Dua puluh tujuh tahun telah berlalu. Waktu bergerak maju, generasi bertambah, tetapi 3 Februari tidak pernah benar-benar pergi dari ingatan warga Idi Cut. Nama Arakundo kini bukan lagi sekadar nama sungai. Ia telah menjelma simbol tragedi. Ia menyimpan memori tentang kehilangan, ketakutan, dan pertanyaan yang hingga kini belum sepenuhnya terjawab.
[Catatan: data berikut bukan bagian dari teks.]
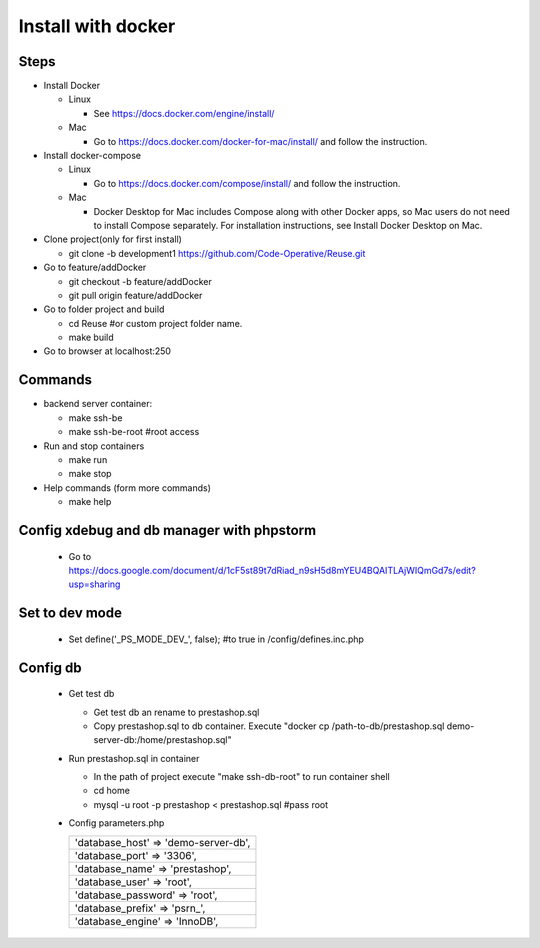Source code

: ===================
Install with docker
===================

Steps
-----

- Install Docker

  - Linux

    - See https://docs.docker.com/engine/install/

  - Mac

    - Go to https://docs.docker.com/docker-for-mac/install/ and follow the instruction.

- Install docker-compose

  - Linux

    - Go to https://docs.docker.com/compose/install/ and follow the instruction.

  - Mac

    - Docker Desktop for Mac includes Compose along with other Docker apps, so Mac users do not need to install Compose separately. For installation instructions, see Install Docker Desktop on Mac.

- Clone project(only for first install)

  - git clone -b development1 https://github.com/Code-Operative/Reuse.git

- Go to feature/addDocker

  - git checkout -b feature/addDocker
  - git pull origin feature/addDocker

- Go to folder project and build

  - cd Reuse #or custom project folder name.
  - make build

- Go to browser at localhost:250

Commands
--------

- backend server container:

  - make ssh-be
  - make ssh-be-root #root access

- Run and stop containers

  - make run
  - make stop

- Help commands (form more commands)

  - make help

Config xdebug and db manager with phpstorm
---------------------------

  - Go to https://docs.google.com/document/d/1cF5st89t7dRiad_n9sH5d8mYEU4BQAITLAjWIQmGd7s/edit?usp=sharing

Set to dev mode
---------------

  - Set define('_PS_MODE_DEV_', false); #to true in /config/defines.inc.php

Config db
---------

  - Get test db

    - Get test db an rename to prestashop.sql
    - Copy prestashop.sql to db container. Execute "docker cp /path-to-db/prestashop.sql demo-server-db:/home/prestashop.sql"

  - Run prestashop.sql in container
  
    - In the path of project execute "make ssh-db-root" to run container shell
    - cd home
    - mysql -u root -p  prestashop < prestashop.sql #pass root

  - Config parameters.php
   
    +--------------------------------------+
    | 'database_host' => 'demo-server-db', |
    +--------------------------------------+
    | 'database_port' => '3306',           |
    +--------------------------------------+
    | 'database_name' => 'prestashop',     |
    +--------------------------------------+
    | 'database_user' => 'root',           |
    +--------------------------------------+
    | 'database_password' => 'root',       |
    +--------------------------------------+
    | 'database_prefix' => 'psrn\_',       |
    +--------------------------------------+
    | 'database_engine' => 'InnoDB',       |
    +--------------------------------------+
    

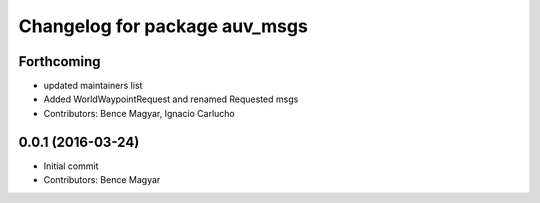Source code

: ^^^^^^^^^^^^^^^^^^^^^^^^^^^^^^
Changelog for package auv_msgs
^^^^^^^^^^^^^^^^^^^^^^^^^^^^^^

Forthcoming
-----------
* updated maintainers list
* Added WorldWaypointRequest and renamed Requested msgs
* Contributors: Bence Magyar, Ignacio Carlucho

0.0.1 (2016-03-24)
------------------
* Initial commit
* Contributors: Bence Magyar
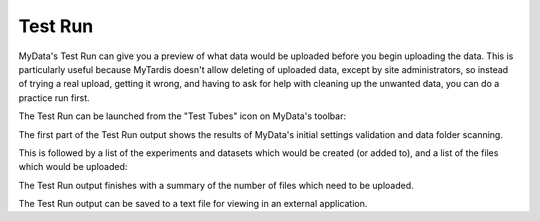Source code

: Test Run
========

MyData's Test Run can give you a preview of what data would be uploaded before
you begin uploading the data.  This is particularly useful because MyTardis
doesn't allow deleting of uploaded data, except by site administrators, so
instead of trying a real upload, getting it wrong, and having to ask for
help with cleaning up the unwanted data, you can do a practice run first.

The Test Run can be launched from the "Test Tubes" icon on MyData's toolbar:

.. image:: images/TestRunToolbarButton.png

The first part of the Test Run output shows the results of MyData's initial
settings validation and data folder scanning.

This is followed by a list of the experiments and datasets which would be
created (or added to), and a list of the files which would be uploaded:

.. image:: images/TestRun1.png

The Test Run output finishes with a summary of the number of files which
need to be uploaded.

.. image:: images/TestRun2.png

The Test Run output can be saved to a text file for viewing in an external
application.
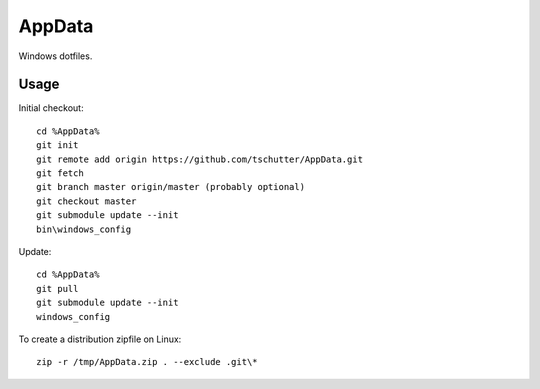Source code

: AppData
=======

Windows dotfiles.

Usage
-----

Initial checkout::

    cd %AppData%
    git init
    git remote add origin https://github.com/tschutter/AppData.git
    git fetch
    git branch master origin/master (probably optional)
    git checkout master
    git submodule update --init
    bin\windows_config

Update::

    cd %AppData%
    git pull
    git submodule update --init
    windows_config

To create a distribution zipfile on Linux::

    zip -r /tmp/AppData.zip . --exclude .git\*
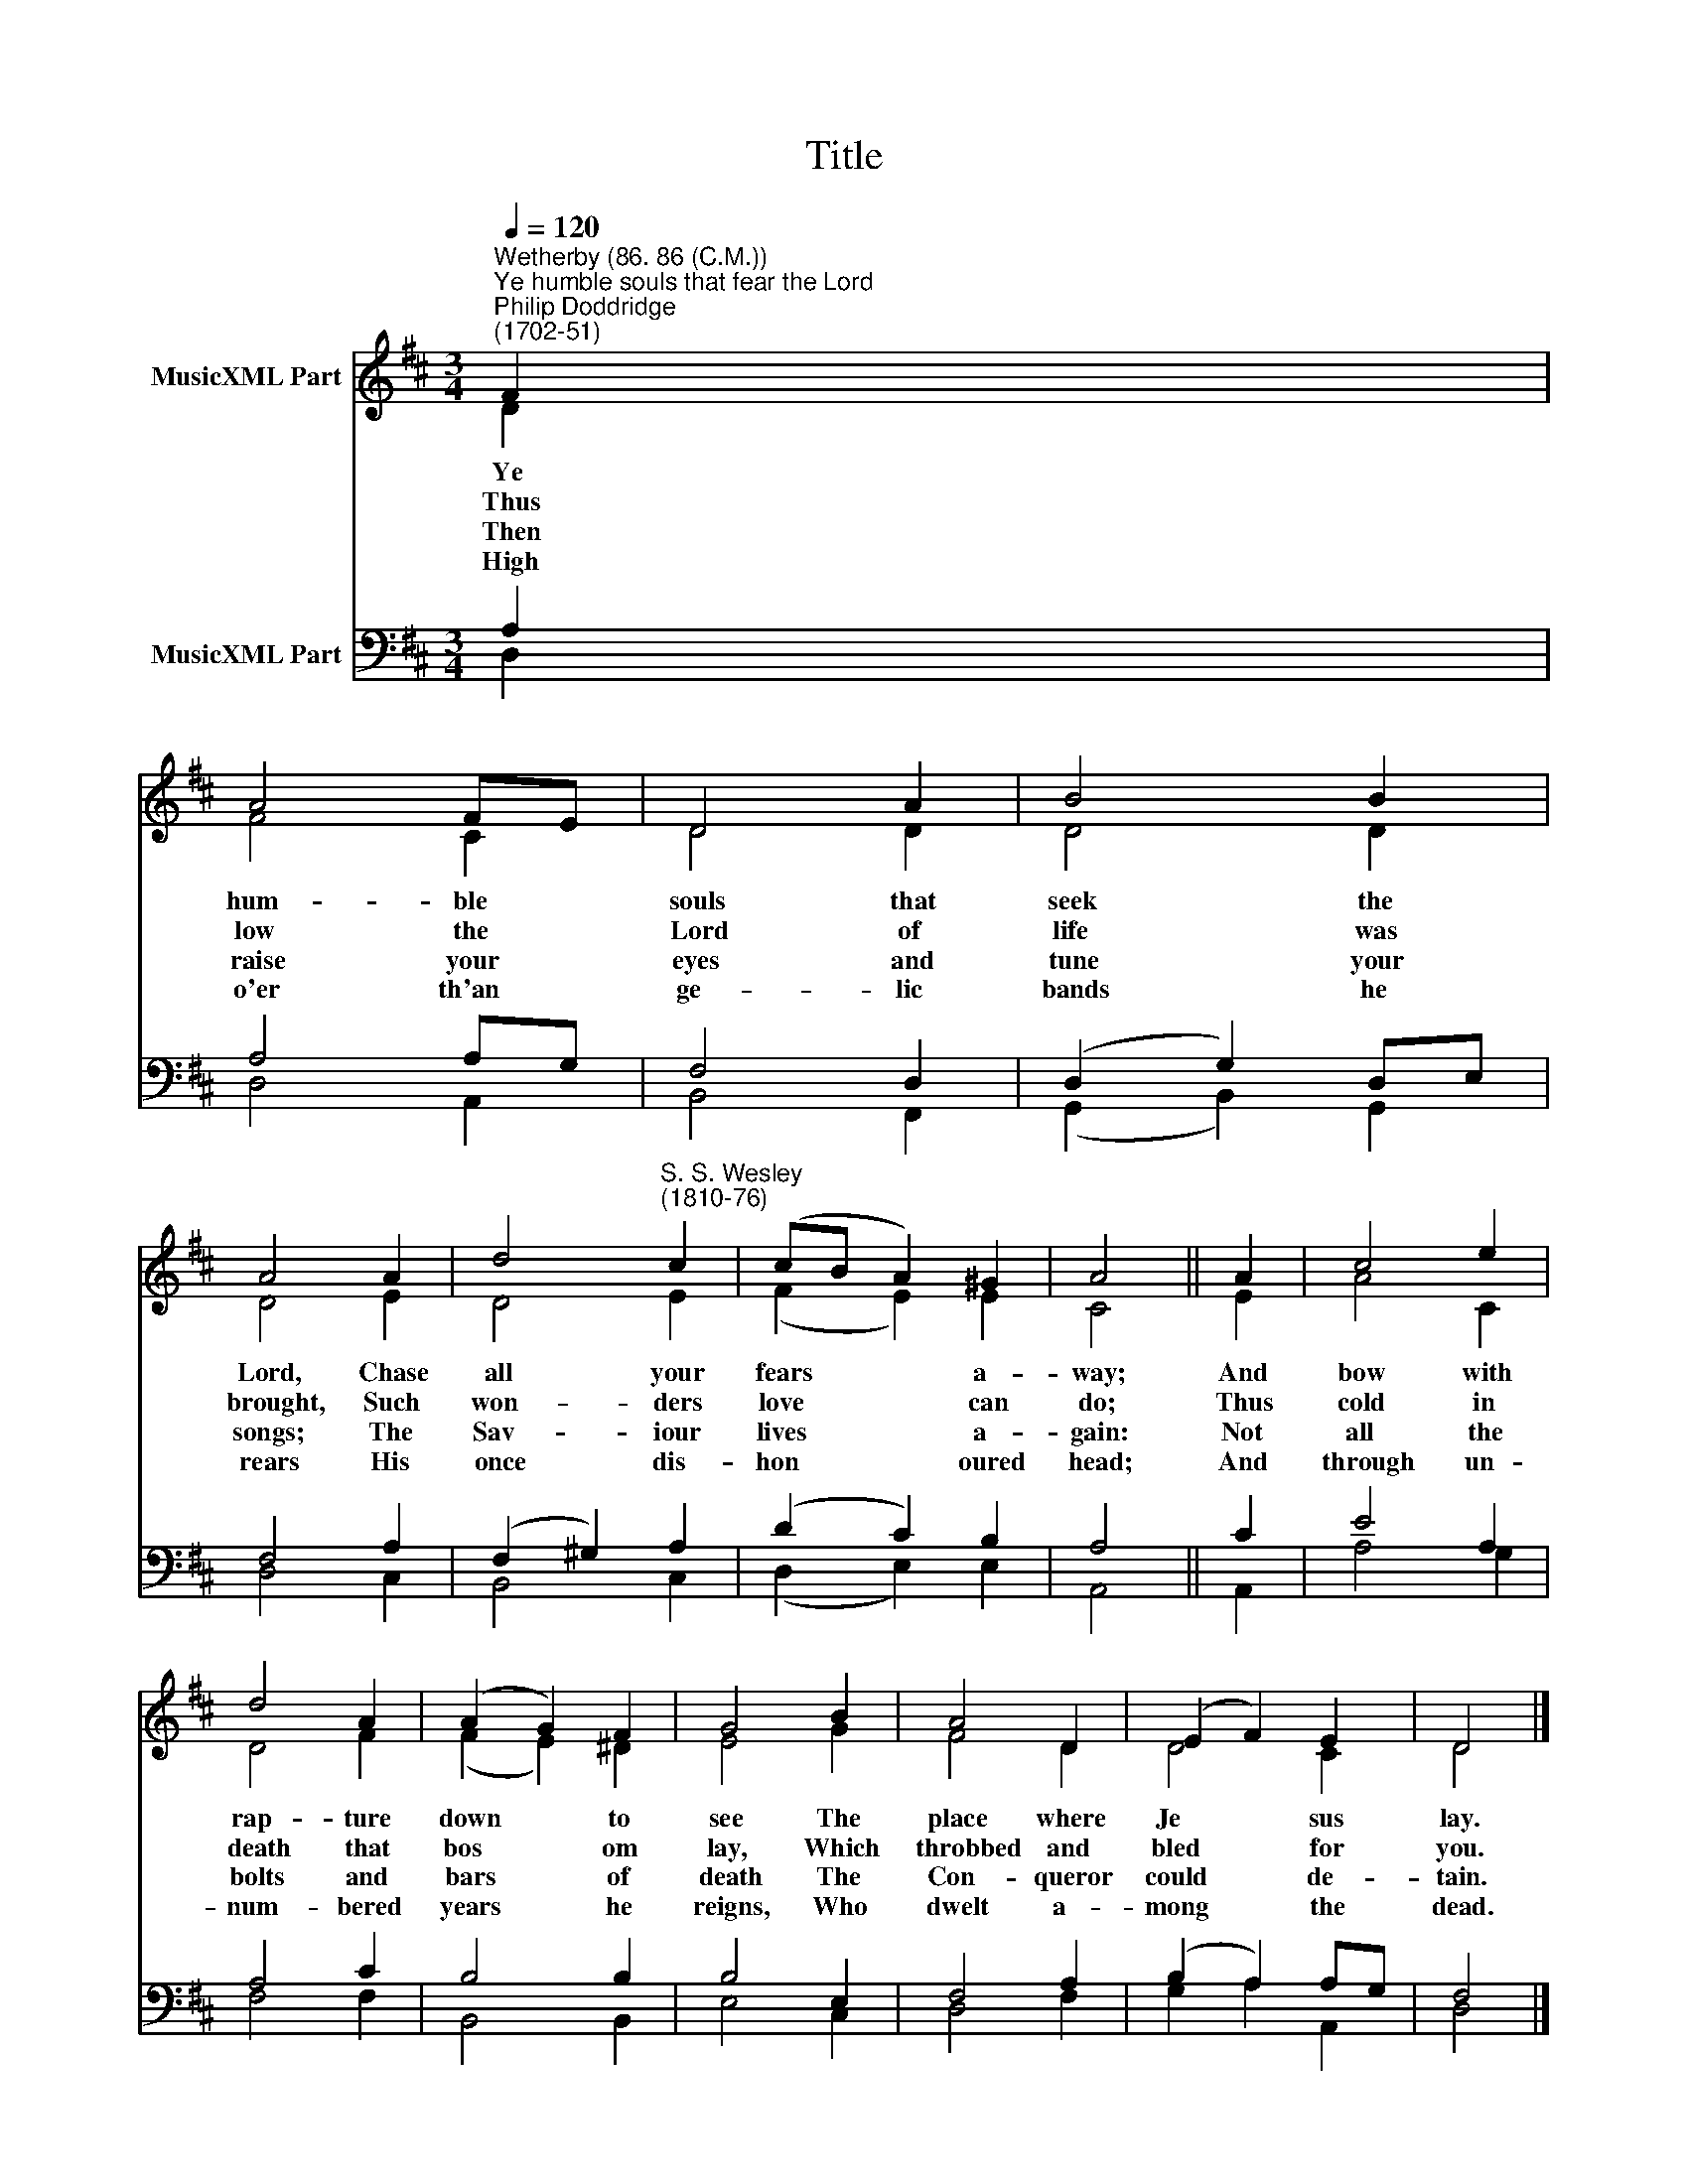 X:1
T:Title
%%score ( 1 2 ) ( 3 4 )
L:1/8
Q:1/4=120
M:3/4
K:D
V:1 treble nm="MusicXML Part"
V:2 treble 
V:3 bass nm="MusicXML Part"
V:4 bass 
V:1
"^Wetherby (86. 86 (C.M.))""^Ye humble souls that fear the Lord""^Philip Doddridge\n(1702-51)" F2 | %1
w: Ye|
w: Thus|
w: Then|
w: High|
 A4 FE | D4 A2 | B4 B2 | A4 A2 | d4"^S. S. Wesley\n(1810-76)" c2 | (cB A2) ^G2 | A4 || A2 | c4 e2 | %10
w: hum- ble *|souls that|seek the|Lord, Chase|all your|fears * * a-|way;|And|bow with|
w: low the *|Lord of|life was|brought, Such|won- ders|love * * can|do;|Thus|cold in|
w: raise your *|eyes and|tune your|songs; The|Sav- iour|lives * * a-|gain:|Not|all the|
w: o'er th'an­ *|ge- lic|bands he|rears His|once dis-|hon­ * * oured|head;|And|through un-|
 d4 A2 | (A2 G2) F2 | G4 B2 | A4 D2 | (E2 F2) E2 | D4 |] %16
w: rap- ture|down * to|see The|place where|Je­ * sus|lay.|
w: death that|bos­ * om|lay, Which|throbbed and|bled * for|you.|
w: bolts and|bars * of|death The|Con- queror|could * de-|tain.|
w: num- bered|years * he|reigns, Who|dwelt a-|mong * the|dead.|
V:2
 D2 | F4 C2 | D4 D2 | D4 D2 | D4 E2 | D4 E2 | (F2 E2) E2 | C4 || E2 | A4 C2 | D4 F2 | (F2 E2) ^D2 | %12
 E4 G2 | F4 D2 | D4 C2 | D4 |] %16
V:3
 A,2 | A,4 A,G, | F,4 D,2 | (D,2 G,2) D,E, | F,4 A,2 | (F,2 ^G,2) A,2 | (D2 C2) B,2 | A,4 || C2 | %9
 E4 A,2 | A,4 C2 | B,4 B,2 | B,4 E,2 | F,4 A,2 | (B,2 A,2) A,G, | F,4 |] %16
V:4
 D,2 | D,4 A,,2 | B,,4 F,,2 | (G,,2 B,,2) G,,2 | D,4 C,2 | B,,4 C,2 | (D,2 E,2) E,2 | A,,4 || %8
 A,,2 | A,4 G,2 | F,4 F,2 | B,,4 B,,2 | E,4 C,2 | D,4 F,2 | G,2 A,2 A,,2 | D,4 |] %16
Dalam banyak percakapan warga, tragedi itu disebut sebagai salah satu peristiwa besar yang membekas dalam sejarah konflik Aceh. Ia hadir sebagai bagian dari mozaik panjang kekerasan yang menyelimuti provinsi ini selama hampir tiga dekade. Mengingat Arakundo bukan sekadar mengenang masa lalu, tetapi juga menggugat bagaimana sejarah itu dicatat—atau justru dilupakan.